Hurricane Hilary strikes Southern California
Vineyard damage is expected in Temecula Valley and Santa Barbara as the storm rages through California, though Napa is safe.
Hilary, the first tropical storm to hit California in 84 years, struck the southern part of the state Sunday night local time with heavy rainfall but reportedly less wind damage than most downgraded hurricanes that commonly occur on the country’s East Coast.
To make matters more dramatic, as the storm approached the region, a 5.1 earthquake on the Richter scale hit the town of Ojai in the mountains east of Santa Barbara at 2:41 pm, though thankfully causing only minor damages.
Vineyards in the Temecula Valley near the border with Mexico, in the Pacific coastal areas of Malibu and southern Santa Barbara County and further inland in the lower part of the Central Valley were expected to be the most heavily hit with flooding and heavy rains that may result in mildew damage in areas where harvesting has not yet begun.
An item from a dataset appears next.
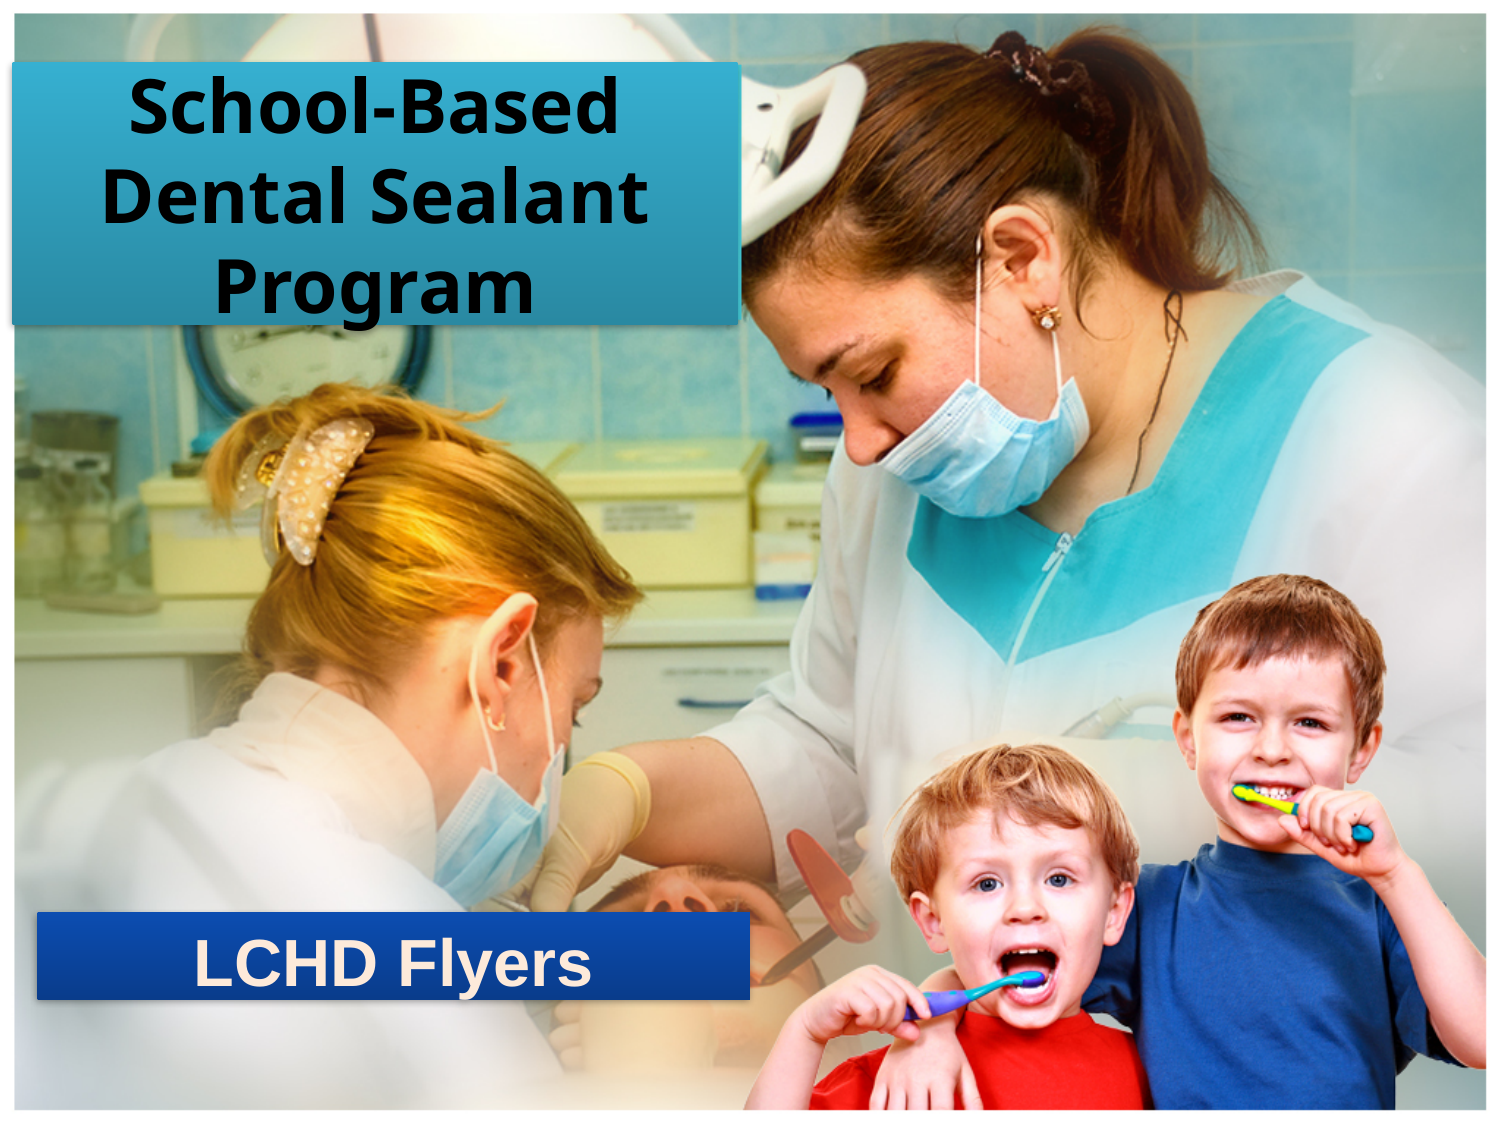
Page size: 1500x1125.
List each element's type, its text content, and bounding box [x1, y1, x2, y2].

subtitle LCHD Flyers [37, 912, 751, 1001]
picture [0, 0, 1500, 1125]
title School-Based Dental Sealant Program [12, 62, 738, 326]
Because of a late spring start to the growing season, the harvest this year throughout California is running about a month later than normal.
Well-known winegrowing areas north of Santa Barbara, including Paso Robles, Sonoma County and Napa Valley, are not expected to be affected by the storm.
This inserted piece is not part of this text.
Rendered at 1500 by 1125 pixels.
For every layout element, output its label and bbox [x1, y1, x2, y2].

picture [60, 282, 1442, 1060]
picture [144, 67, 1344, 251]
“I think that vineyards in the Malibu Coast AVA [American Viticultural Area] might be a little more affected by the storm,” says Dan Fredman, spokesman for the San Luis Obispo Coastal AVA, “but that’s unlikely to impact the overall situation in terms of California grape production. Everybody I’m speaking to this year is talking about harvest being delayed about a month this year — all that rain early-on put things back. It may cause problems with heat spikes, but for the most part, people here are looking at it as an opportunity for long, slow ripening and greater complexity in the finished wines.”
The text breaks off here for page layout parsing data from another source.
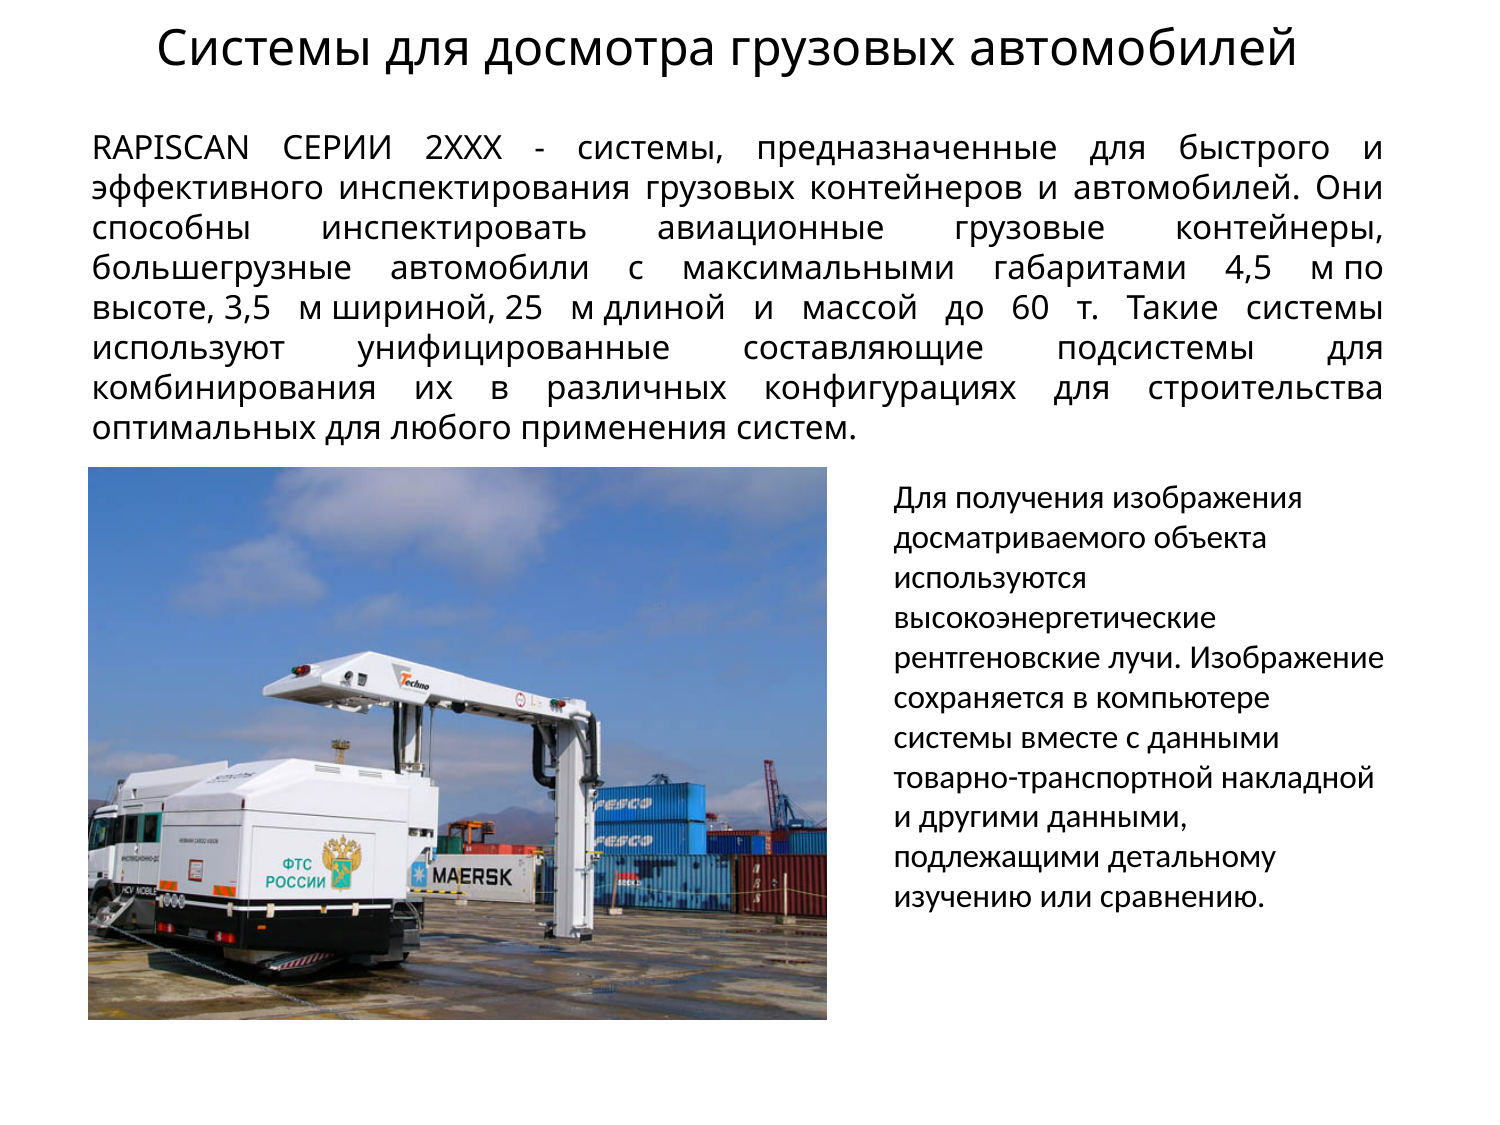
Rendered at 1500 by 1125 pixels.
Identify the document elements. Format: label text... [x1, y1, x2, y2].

title Системы для досмотра грузовых автомобилей [53, 0, 1404, 127]
text_box RAPISCAN СЕРИИ 2XXX - системы, предназначенные для быстрого и эффективного инспектирования грузовых контейнеров и автомобилей. Они способны инспектировать авиационные грузовые контейнеры, большегрузные автомобили с максимальными габаритами 4,5 м по высоте, 3,5 м шириной, 25 м длиной и массой до 60 т. Такие системы используют унифицированные составляющие подсистемы для комбинирования их в различных конфигурациях для строительства оптимальных для любого применения систем. [76, 119, 1401, 454]
picture [88, 467, 827, 1020]
text_box Для получения изображения досматриваемого объекта используются высокоэнергетические рентгеновские лучи. Изображение сохраняется в компьютере системы вместе с данными товарно-транспортной накладной и другими данными, подлежащими детальному изучению или сравнению. [878, 467, 1407, 922]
The Los Angeles Times reported that Sunday afternoon’s earthquake caused some damage at the Ojai Beverage Co., where manager Nick Howard reported that “a US$900 bottle of Tequila and a few wine bottles were broken.”
A better assessment of the rain, flooding and wind damages to vineyards and wineries is expected later today as the storm moves further inland into the desert areas of Nevada.
The last tropical storm to strike California was in 1939, only six years after the end of Prohibition allowed legal winemaking in the US to continue.